A lot of complexity for no gameplay or even realism reasons.
 
Your system doesn't work unless every single road has a flag saying who its owner is.

Any system without such a pool/flag is going to have issues since it is undesirable to look at every controlled tile, and check if there is a road, every turn. So somehow only specific events (gain or loss ownership of a tile) should impact the calculation and thus knowning, for each road, in which pool it is currently being counted, is necessary.
 
A lot of complexity for no gameplay or even realism reasons.
Precisely. Much easier to ignore direct ownership of improvements, and just have "ownership" mean within cultural borders.
 
That's what I call micromanagement hell :)

There were unpredictable increases and decreases in income, once someone claims other's road. There will be situations there you don't want to own a tile (if it contains a road you use, but not pay for currently), etc.

A lot of complexity for no gameplay or even realism reasons.

Yeah, I'm going to NOT grab a tile (and forgo the food/production) because I would have to start paying for a road I find useful anyway. :crazyeye: Plus I'd be leaving it open for the opponent to traverse.

Maybe, but personally I would just mostly ignore specific roads and just deal with whatever maintenance is shown.

I really do get the whole "I would choose not to maintain that road now that I lost my other city" but you probably would still find it of strategic use when you go to reclaim the city. Trade routes are not the only reason to build roads.

I'd program in maintenance as described and only if I felt that it really through off game balance would I make every neutral road have "no owner" and thus no-one paying for it. When the road was built in neutral territory it had value to the builder and thus should be paid for/maintained. I thin that in more cases it will be part of someones culture rather than being made irrelevant - in which case you WOULD be paying for it AND if you then lost it would it go "no owner" (a more common situation in my experience).
 
When the road was built in neutral territory it had value to the builder and thus should be paid for/maintained.

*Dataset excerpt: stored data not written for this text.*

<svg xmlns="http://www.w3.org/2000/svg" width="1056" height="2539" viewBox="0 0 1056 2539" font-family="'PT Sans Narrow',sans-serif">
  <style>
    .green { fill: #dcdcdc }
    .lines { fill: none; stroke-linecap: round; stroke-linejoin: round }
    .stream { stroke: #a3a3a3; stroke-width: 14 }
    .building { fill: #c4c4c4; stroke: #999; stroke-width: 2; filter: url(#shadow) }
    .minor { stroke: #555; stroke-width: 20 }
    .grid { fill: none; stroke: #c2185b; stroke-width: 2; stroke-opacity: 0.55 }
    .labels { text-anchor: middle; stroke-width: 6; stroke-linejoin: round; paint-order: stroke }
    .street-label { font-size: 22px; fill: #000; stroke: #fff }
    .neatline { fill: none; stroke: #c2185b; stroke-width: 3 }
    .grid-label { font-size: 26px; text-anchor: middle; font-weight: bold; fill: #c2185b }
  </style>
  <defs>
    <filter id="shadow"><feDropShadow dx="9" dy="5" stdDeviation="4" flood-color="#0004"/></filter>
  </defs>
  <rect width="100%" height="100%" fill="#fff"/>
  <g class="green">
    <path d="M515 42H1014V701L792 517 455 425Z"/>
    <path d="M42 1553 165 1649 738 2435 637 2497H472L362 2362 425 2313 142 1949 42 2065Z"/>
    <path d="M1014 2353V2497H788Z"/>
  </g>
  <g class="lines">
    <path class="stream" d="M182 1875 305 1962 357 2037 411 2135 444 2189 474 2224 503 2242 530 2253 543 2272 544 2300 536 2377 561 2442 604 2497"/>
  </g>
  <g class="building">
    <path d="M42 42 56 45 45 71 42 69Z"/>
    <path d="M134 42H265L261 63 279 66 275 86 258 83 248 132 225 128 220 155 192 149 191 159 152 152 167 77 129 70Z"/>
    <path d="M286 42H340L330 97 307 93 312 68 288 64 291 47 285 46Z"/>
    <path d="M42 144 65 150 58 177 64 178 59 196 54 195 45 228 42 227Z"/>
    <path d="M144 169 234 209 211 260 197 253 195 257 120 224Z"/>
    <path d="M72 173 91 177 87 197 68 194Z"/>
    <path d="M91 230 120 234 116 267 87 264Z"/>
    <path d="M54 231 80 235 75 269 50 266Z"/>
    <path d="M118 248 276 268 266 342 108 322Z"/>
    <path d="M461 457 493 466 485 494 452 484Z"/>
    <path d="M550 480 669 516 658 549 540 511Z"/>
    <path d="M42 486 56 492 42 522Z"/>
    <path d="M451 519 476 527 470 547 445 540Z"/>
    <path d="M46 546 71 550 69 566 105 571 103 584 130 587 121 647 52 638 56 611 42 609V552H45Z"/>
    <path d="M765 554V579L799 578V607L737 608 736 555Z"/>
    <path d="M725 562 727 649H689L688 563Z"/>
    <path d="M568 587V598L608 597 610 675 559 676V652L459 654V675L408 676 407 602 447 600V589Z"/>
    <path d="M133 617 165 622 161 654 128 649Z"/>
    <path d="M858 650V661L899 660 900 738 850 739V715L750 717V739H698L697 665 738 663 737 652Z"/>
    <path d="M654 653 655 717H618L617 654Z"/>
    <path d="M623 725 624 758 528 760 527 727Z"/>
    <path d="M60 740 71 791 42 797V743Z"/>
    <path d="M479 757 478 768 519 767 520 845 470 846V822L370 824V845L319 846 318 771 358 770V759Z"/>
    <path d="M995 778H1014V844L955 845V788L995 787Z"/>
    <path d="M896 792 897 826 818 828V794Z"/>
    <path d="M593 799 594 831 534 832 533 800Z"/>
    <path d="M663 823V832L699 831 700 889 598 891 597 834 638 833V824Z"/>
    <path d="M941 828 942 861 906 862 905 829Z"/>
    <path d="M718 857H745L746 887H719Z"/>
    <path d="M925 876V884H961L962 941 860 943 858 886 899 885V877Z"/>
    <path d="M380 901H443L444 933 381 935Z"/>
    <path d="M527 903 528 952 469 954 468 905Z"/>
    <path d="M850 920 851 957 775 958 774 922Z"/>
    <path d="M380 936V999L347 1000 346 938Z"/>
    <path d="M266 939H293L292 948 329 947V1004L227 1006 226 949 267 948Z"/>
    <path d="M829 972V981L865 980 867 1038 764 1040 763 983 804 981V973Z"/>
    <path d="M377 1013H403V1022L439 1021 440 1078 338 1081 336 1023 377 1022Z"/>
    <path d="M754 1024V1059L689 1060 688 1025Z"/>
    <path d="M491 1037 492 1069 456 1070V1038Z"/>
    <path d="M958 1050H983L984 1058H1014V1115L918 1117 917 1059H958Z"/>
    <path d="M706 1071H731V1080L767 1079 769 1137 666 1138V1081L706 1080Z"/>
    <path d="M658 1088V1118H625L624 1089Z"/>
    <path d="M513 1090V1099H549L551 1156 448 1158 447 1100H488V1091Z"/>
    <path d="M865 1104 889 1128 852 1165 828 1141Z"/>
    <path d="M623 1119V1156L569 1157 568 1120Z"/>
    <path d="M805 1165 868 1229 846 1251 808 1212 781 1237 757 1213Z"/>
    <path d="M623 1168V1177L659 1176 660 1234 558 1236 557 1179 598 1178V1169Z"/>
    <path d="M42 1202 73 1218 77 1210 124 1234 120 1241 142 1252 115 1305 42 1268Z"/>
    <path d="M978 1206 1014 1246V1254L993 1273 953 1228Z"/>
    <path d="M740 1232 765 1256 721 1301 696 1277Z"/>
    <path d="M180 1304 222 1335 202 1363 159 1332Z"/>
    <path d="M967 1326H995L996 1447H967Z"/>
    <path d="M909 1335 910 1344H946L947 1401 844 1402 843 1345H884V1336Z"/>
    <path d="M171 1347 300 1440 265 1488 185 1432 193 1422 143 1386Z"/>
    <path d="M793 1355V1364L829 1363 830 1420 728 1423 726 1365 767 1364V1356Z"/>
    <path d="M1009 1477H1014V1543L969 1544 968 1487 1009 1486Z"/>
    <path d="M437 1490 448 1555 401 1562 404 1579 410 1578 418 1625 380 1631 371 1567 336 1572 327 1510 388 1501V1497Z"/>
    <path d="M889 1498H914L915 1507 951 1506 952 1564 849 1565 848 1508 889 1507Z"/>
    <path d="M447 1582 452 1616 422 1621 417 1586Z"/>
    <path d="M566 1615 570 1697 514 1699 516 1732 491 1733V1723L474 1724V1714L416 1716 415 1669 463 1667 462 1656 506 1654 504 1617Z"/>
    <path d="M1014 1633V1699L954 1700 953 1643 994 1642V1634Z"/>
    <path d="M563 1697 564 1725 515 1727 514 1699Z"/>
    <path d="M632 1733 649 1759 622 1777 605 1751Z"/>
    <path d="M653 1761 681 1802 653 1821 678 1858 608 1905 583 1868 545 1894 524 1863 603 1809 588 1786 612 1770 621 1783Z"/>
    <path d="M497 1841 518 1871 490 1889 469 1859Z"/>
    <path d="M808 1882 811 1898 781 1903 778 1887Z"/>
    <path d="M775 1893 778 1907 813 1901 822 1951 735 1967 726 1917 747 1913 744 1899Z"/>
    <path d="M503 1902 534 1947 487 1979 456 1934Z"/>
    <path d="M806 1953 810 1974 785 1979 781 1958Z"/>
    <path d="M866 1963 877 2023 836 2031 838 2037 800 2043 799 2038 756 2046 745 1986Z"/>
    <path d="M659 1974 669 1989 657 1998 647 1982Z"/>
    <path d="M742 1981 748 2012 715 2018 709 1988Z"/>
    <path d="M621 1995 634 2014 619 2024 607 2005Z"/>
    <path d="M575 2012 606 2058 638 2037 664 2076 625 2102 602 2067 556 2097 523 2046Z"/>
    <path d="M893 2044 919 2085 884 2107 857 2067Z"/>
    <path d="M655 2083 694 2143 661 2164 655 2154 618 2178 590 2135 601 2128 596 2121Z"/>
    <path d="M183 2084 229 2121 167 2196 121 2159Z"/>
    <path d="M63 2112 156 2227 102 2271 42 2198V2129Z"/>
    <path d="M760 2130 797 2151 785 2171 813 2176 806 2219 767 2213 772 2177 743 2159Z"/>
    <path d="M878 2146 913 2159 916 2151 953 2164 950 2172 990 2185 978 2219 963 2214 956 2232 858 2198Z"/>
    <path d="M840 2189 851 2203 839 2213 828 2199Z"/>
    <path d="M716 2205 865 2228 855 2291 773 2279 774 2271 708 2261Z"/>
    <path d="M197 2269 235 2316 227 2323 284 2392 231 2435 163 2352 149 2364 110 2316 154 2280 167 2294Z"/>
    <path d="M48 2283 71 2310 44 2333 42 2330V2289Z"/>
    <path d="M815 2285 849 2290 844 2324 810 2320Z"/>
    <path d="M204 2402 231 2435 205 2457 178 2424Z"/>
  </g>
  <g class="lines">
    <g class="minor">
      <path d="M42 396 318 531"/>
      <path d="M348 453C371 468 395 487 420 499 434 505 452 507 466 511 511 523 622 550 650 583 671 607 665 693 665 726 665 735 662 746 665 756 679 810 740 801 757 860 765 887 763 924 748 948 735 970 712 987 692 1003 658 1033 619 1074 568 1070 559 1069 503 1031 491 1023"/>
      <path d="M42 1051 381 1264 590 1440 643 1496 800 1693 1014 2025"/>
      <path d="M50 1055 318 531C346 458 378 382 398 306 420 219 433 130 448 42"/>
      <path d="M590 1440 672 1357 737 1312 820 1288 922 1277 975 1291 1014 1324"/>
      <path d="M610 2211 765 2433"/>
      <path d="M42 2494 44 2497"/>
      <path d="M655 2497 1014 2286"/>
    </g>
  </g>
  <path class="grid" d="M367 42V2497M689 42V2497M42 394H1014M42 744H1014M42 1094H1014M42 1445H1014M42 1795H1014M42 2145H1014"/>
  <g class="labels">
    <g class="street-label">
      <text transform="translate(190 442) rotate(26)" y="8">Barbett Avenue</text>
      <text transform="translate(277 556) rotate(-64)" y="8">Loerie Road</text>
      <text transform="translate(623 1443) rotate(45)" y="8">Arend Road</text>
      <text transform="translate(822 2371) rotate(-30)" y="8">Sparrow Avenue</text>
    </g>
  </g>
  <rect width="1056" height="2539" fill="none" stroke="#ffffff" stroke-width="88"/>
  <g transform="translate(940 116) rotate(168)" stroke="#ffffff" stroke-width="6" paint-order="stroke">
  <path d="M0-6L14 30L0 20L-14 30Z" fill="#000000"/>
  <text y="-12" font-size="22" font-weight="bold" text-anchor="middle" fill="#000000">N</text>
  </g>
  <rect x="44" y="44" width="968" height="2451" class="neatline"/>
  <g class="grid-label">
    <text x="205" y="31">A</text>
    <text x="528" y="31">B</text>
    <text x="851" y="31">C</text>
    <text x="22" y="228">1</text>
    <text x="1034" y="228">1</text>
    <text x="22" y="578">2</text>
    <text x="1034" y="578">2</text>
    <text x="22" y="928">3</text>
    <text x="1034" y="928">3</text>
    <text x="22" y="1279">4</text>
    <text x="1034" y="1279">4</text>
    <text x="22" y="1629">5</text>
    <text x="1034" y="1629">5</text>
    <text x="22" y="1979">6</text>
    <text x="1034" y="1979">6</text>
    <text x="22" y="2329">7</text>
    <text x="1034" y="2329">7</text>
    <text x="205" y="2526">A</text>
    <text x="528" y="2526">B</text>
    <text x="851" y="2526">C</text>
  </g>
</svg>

Look at this from the following angle - if you build a road in a neutral territory it already have a cost. If anyone will declare you a war, you can be sure - he/she already have a unit blocking this road. I'd not risk like that building roads over neutral tiles for 1-2 additional gold. Not saying what once your city grow, these sideways will cost you more than direct roads.

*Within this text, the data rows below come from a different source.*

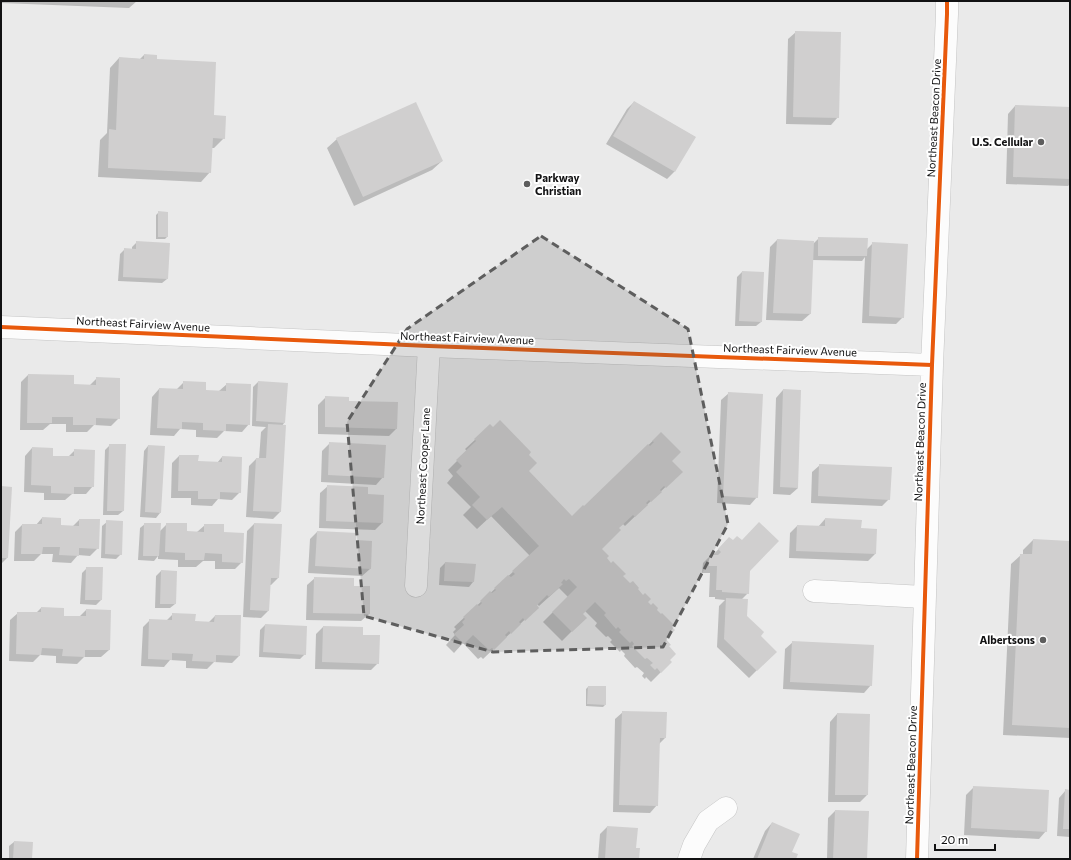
<svg xmlns="http://www.w3.org/2000/svg" width="1071" height="860" font-family="Commissioner,sans-serif">
<style>
.shadow{fill:#0003}
.building{fill:#d0cfcf}
.lines{fill:none;stroke-linecap:round;stroke-linejoin:round}
.street-casing{stroke:#c4c4c4;stroke-width:23}
.secondary-casing{stroke:#c4c4c4;stroke-width:23}
.street{stroke:#fcfcfc;stroke-width:22}
.secondary{stroke:#fcfcfc;stroke-width:22}
.cycleway-casing{stroke:#fff;stroke-width:6}
.cycleway{stroke:#e8590c;stroke-width:4}
.marked{fill:#5e5e5e;fill-opacity:0.2;stroke:#5e5e5e;stroke-width:3;stroke-dasharray:8 5;stroke-linejoin:round}
.poi-dot{fill:#5e5e5e;stroke:#fff;stroke-width:1.5}
.labels{text-anchor:middle;stroke-width:4;stroke-linejoin:round;paint-order:stroke}
.street-label{font-size:11px;fill:#121213;stroke:#fff}
.poi-label{font-size:11px;font-weight:bold;fill:#121213;stroke:#fff;text-anchor:end}
</style>
<rect width="100%" height="100%" fill="#eaeaea"/>
<path class="shadow" d="M1,1H137L129,8L1,3Z
M796,32L838,117L831,125L786,124L788,39Z
M144,55L156,60L213,116L224,138L214,148H211L210,172L201,182L98,177L100,140L107,133L110,68L119,58L140,59Z
M634,102L695,137L674,172L667,179L606,144L627,109Z
M1015,106L1070,108V184L1068,186L1006,184L1008,114Z
M337,139L442,161L432,170L354,206L327,148Z
M159,212L167,237L165,239H156V215Z
M819,238L867,249L873,243L903,317L896,324L862,323L865,257L862,261L812,260L810,314L802,321L766,320L770,247L777,240L813,244Z
M137,242L167,279L162,283L118,281L120,254L125,249L132,250V247Z
M742,272L761,322L756,326H735L737,277Z
M28,375L73,385H90L97,378L119,418L111,426L94,425L87,432H66V424H50L43,430H20L21,382Z
M184,382L205,391H219L227,384L249,424L242,432L224,431L217,438L196,437V430L180,429L174,436L150,435L152,397L159,389L176,390Z
M258,382L284,423L282,426L280,512L273,519L246,517L249,466L256,459H259L261,432L266,427L252,426L253,387Z
M783,390L798,488L790,495L773,494L776,398Z
M729,393L757,497L750,505L717,503L721,400Z
M326,397L348,402L396,429L389,436L318,434V405Z
M490,426L527,455L528,471L572,517L584,507L661,433L671,462L681,472L625,526L623,524L618,528L601,549L605,558L655,610L668,646L669,660L671,662L651,682L646,677L645,679L642,676L644,673L637,667L635,668L624,656L625,654L621,650L620,652L610,642L612,640L608,636L606,637L595,626L597,623L585,611L581,614L585,618L562,641L543,622L568,597L559,588L539,606L537,604L535,606L537,608L483,659L481,657L478,659L463,643L454,653L446,645L455,635L453,632L456,629L454,627L530,556L491,516L477,529L463,515L471,507L447,483L453,476L448,470L467,451L465,449Z
M330,443L383,477L376,485L321,482L322,451Z
M110,445L123,511L118,515H103L105,450Z
M148,446L160,513L156,518L140,517L144,451Z
M32,448L51,457H68L75,450L93,486L86,494H72L65,500H44V493L24,492L25,456Z
M179,456H198L197,462L217,463L222,457L240,492L232,500L218,499L212,506L191,505V498H171L172,463Z
M820,465L889,499L882,506L811,503L812,472Z
M328,486L367,495L383,496L382,523L375,530L319,528L320,493Z
M1,487L7,558L1,564Z
M42,518L60,526L72,527L79,520L98,548L90,556L78,555L71,563L52,562L53,554H41L34,561H14L15,532L22,525H36Z
M825,519L860,529L876,530L875,554L868,561L789,558L790,533L797,526L818,527Z
M107,522L121,554L116,559L101,558L102,526Z
M145,524L160,531L167,524L186,532H197L205,525L242,562L235,569H215V561H203L196,567H178V560L158,559V556L154,561L138,560L140,528Z
M254,524L278,578L271,585H269L268,611L261,618L243,617L247,531Z
M317,532L370,569L362,576L308,573L310,539Z
M729,538L749,571L748,593L741,600L746,616L759,636L775,652L749,678L717,647L719,606L725,600L715,599V597H709L710,573H702L703,563L710,556H712Z
M1033,540L1070,542V738L1003,735L1011,564L1021,555H1023V550Z
M445,563L473,582L469,587L439,585L440,568Z
M87,568L101,600L96,605L80,604L82,573Z
M161,571L175,604L170,608H155L156,576Z
M315,578L353,587L369,614L361,621L306,620L307,585Z
M41,608L63,617H79L86,610L109,650L101,657H84L77,664L56,663V656L40,655L33,662L9,661L10,620L18,613H36Z
M173,614L194,622L208,623L215,616L239,656L232,663L214,662L207,669L186,668V661L170,660L164,667L141,666L143,627L150,620L166,621Z
M265,625L305,654L300,659L259,657L260,630Z
M323,627L362,636L378,663L371,670L315,669L316,634Z
M793,642L871,685L864,693L783,689L785,649Z
M588,687L605,705L603,707L586,706V689Z
M623,712L665,738L659,744L657,805L650,813L613,812L615,719Z
M837,714L867,795L860,802H828L830,722Z
M974,787L1046,831L1039,839L964,835L966,795Z
M1066,790L1070,791V837L1057,836L1059,798Z
M835,811L866,859H827L828,818Z
M772,823L791,853L795,859H753L765,831Z
M607,827L635,849L638,859H598L600,834Z
M14,842L31,859H9V846Z"/>
<path class="building" d="M795,31L841,32L839,118L793,117Z
M144,54L157,55V59L216,62L214,115L226,116L225,139L213,138L211,173L108,168L109,129L116,130L119,57L144,59Z
M634,101L696,137L675,172L613,136Z
M416,102L443,161L363,197L336,138Z
M1015,105L1070,107V179L1013,177Z
M158,211L168,212V237H158Z
M818,237L868,238L867,256H818Z
M777,239L814,241L811,314L773,313Z
M136,241L170,243L168,279L123,277L124,248L136,249Z
M872,242L908,244L904,318L869,316Z
M742,271L764,272L762,322L739,321Z
M28,374L74,375V384L96,385V377L120,378V419L96,418V425H73V417H52V423H27Z
M183,381L206,382V390L226,391V383L251,384L250,425L226,424V431L203,430V423L182,422V429L157,428L159,388L183,389Z
M258,381L288,383L285,423L256,421Z
M783,389L801,390L798,488L780,487Z
M728,392L763,394L758,498L723,496Z
M325,396L349,397V401L398,402L397,429L325,427Z
M500,420L531,452L529,455L537,463L529,471L572,516L583,505L584,506L648,444L650,446L654,442L652,441L661,432L681,452L672,461L683,472L666,488L664,486L660,490L662,492L651,502L649,500L646,503L648,505L635,517L633,515L619,528L621,530L602,549L609,556L607,558L611,563L613,561L626,574L623,576L630,583L633,581L639,588L638,589L643,595L645,593L651,599L648,602L651,605L653,603L658,608L657,610L661,614L662,613L674,625L672,627L675,630L666,639L671,645L669,646L676,654L670,660L672,662L661,673L657,668L655,670L650,665L653,663L647,658L645,659L632,646L634,644L632,641L630,643L619,632L621,630L618,627L616,629L604,615L606,613L595,602L583,614L587,618L572,632L552,612L577,587L569,579L566,581L564,579L561,583L563,584L549,597L547,595L537,605L539,608L525,621L523,618L519,622L521,624L511,634L509,631L505,635L507,637L494,650L492,648L489,650L473,635L464,644L454,634L464,625L462,622L465,619L463,617L477,604L479,606L482,603L480,601L490,591L492,593L496,590L494,588L508,575L511,577L515,574L512,571L539,546L502,507L487,520L472,505L480,497L456,472L462,466L456,460L476,441L474,439L490,424L493,427Z
M268,424L286,425L281,512L253,511L256,458H266Z
M329,442L386,445L384,478L328,475Z
M109,444H126L124,511H107Z
M148,445L165,446L161,513L145,512Z
M32,447L53,448V456H74V449L95,450L94,487H74V494L51,493V486L31,485Z
M179,455H199L198,461L222,462V456L242,457L241,493L220,492V499H198V491H178Z
M819,464L892,467L890,500L818,496Z
M327,485L368,487V494L384,495L383,523L326,521Z
M1,486L12,487L8,558H1Z
M42,517L61,518V525L79,526V519H100L99,549L79,548V556L59,555L60,547H43L42,554H21L22,524H42Z
M825,518L862,520L861,528L877,529L876,554L796,551L797,525L825,526Z
M106,520L123,521L122,555L105,554Z
M759,522L779,541L750,571L749,594L722,592V590H716L717,566H709V555H718L721,552L718,549L729,537L733,540L737,536L742,540Z
M144,523H161L159,556H143Z
M166,523H187V531L204,532V524H224V532L244,533L243,563L222,562V554L205,553L204,560H185V553L165,552Z
M254,523L282,524L279,578H271L269,611L250,610Z
M317,531L357,533L356,540L372,541L371,569L315,566Z
M1033,539L1070,541V728L1012,725L1020,554H1032Z
M445,562L476,564L474,582L444,581Z
M86,567H103L102,600H85Z
M161,570L177,571L176,604H160Z
M314,577L354,578V586H370V614L313,613Z
M726,598L748,599L747,616L764,632L761,636L777,652L757,671L724,639Z
M41,607L64,608V616H86V609L111,610L110,650H85V657L62,656L63,649L42,648L41,655L16,654L17,612H41Z
M172,613L196,614L195,621L214,622L215,615H241L240,656L216,655V662L192,661L193,654L172,653V660L148,659L149,619L172,620Z
M265,624L307,626L306,655L263,652Z
M323,626L363,627V635H380L379,664L322,662Z
M792,641L874,645L872,686L790,682Z
M588,686H606V705L587,704Z
M622,711L667,712L666,738H660L658,806L619,805Z
M837,713L870,714L868,795H835Z
M973,786L1049,790L1047,832L971,828Z
M1065,789L1070,790V829H1063Z
M835,810L869,811L867,859H833Z
M772,822L800,834L792,852L798,854L796,859H757Z
M607,826L638,828L636,848H640L639,859H605Z
M14,841L33,842L32,859H13Z"/>
<g class="lines">
<defs>
<path id="street" d="M416,586L429,346
M814,591L924,597
M689,859L694,845L708,821L726,808"/>
<path id="secondary" d="M1,327L429,346L932,365
M917,859L932,365L947,14V1"/>
</defs>
<use href="#street" class="street-casing"/>
<use href="#secondary" class="secondary-casing"/>
<use href="#street" class="street"/>
<use href="#secondary" class="secondary"/>
<defs>
<path id="cycleway" d="M1,327L429,346L932,365
M917,859L932,365L947,14V1"/>
</defs>
<use href="#cycleway" class="cycleway-casing"/>
<use href="#cycleway" class="cycleway"/>
</g>
<path class="marked" d="M541,236L688,329L728,524L663,647L493,652L364,616L347,422L407,329Z"/>
<g class="poi-dot">
<circle cx="1041" cy="142" r="4"/>
<circle cx="527" cy="184" r="4"/>
<circle cx="1043" cy="640" r="4"/>
</g>
<g class="labels">
<g class="street-label">
<text transform="translate(934 118) rotate(-87)" y="4">Northeast Beacon Drive</text>
<text transform="translate(143 324) rotate(3)" y="4">Northeast Fairview Avenue</text>
<text transform="translate(467 338) rotate(2)" y="4">Northeast Fairview Avenue</text>
<text transform="translate(790 350) rotate(2)" y="4">Northeast Fairview Avenue</text>
<text transform="translate(920 442) rotate(-88)" y="4">Northeast Beacon Drive</text>
<text transform="translate(423 466) rotate(-87)" y="4">Northeast Cooper Lane</text>
<text transform="translate(911 765) rotate(-88)" y="4">Northeast Beacon Drive</text>
</g>
<g class="poi-label">
<text x="1033" y="146">U.S. Cellular</text>
<text x="535" y="182" text-anchor="start">Parkway<tspan x="535" dy="13">Christian</tspan></text>
<text x="1035" y="644">Albertsons</text>
</g>
</g>
<rect width="1071" height="860" fill="none" stroke="#121213" stroke-width="4"/>
<path d="M935 844v6h60v-6" fill="none" stroke="#121213" stroke-width="2"/>
<text x="941" y="844" font-size="12" fill="#121213" stroke="#ffffff" stroke-width="3" paint-order="stroke">20 m</text>
</svg>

So I'd say there are no exploits here, neutral roads could be unmaintained.
 
From all the information revealed I think I will avoid building roads on neutral tiles. Some more insight could be told by Azazell.
 
But early on there is alot of neutral territory if you are not buying culture in a direct line to your secondary cities. But, depending on movement effects, you would be building roads between these cities for both trade and strategic benefits. If those roads cost me nothing then I'd build them on tiles I don't plan to work for a while and benefit - in the early game - from having roads between all my cities that I am paying little maintenance for. Resources to the south but better city sites to the north mean I'll be going south for culture but north for roads.

Unless you are into total-war the early game, where this likely matters the most, is normally peaceful except for barbarians - which you should be preventing from pillaging all roads whether in your culture or not.

If you simply want road maintenance to be a game mechanic to prevent "road rage" then by all means there are enough other offsetting reasons for limiting the number of neutral roads that maintenance is not needed. I'd prefer that the general is that "roads have maintenance" and in only special cases would they not. In fact, I'd rather any road that goes ownerless be "pillaged" and then - when/if it is rebuilt - the rebuilder becomes the owner. If you do not want to pay for it then you also get no benefit from it.
 
Another interesting exploit; if you can't pillage/disband roads/improvements (or if the AI doesn't understand how to do so), then you could build a ton of them around the borders of another Civ, which will get socked with the maintenance penalty as their border expands onto the tiles.

Lots of problems like this once you start adding improvement maintenance costs.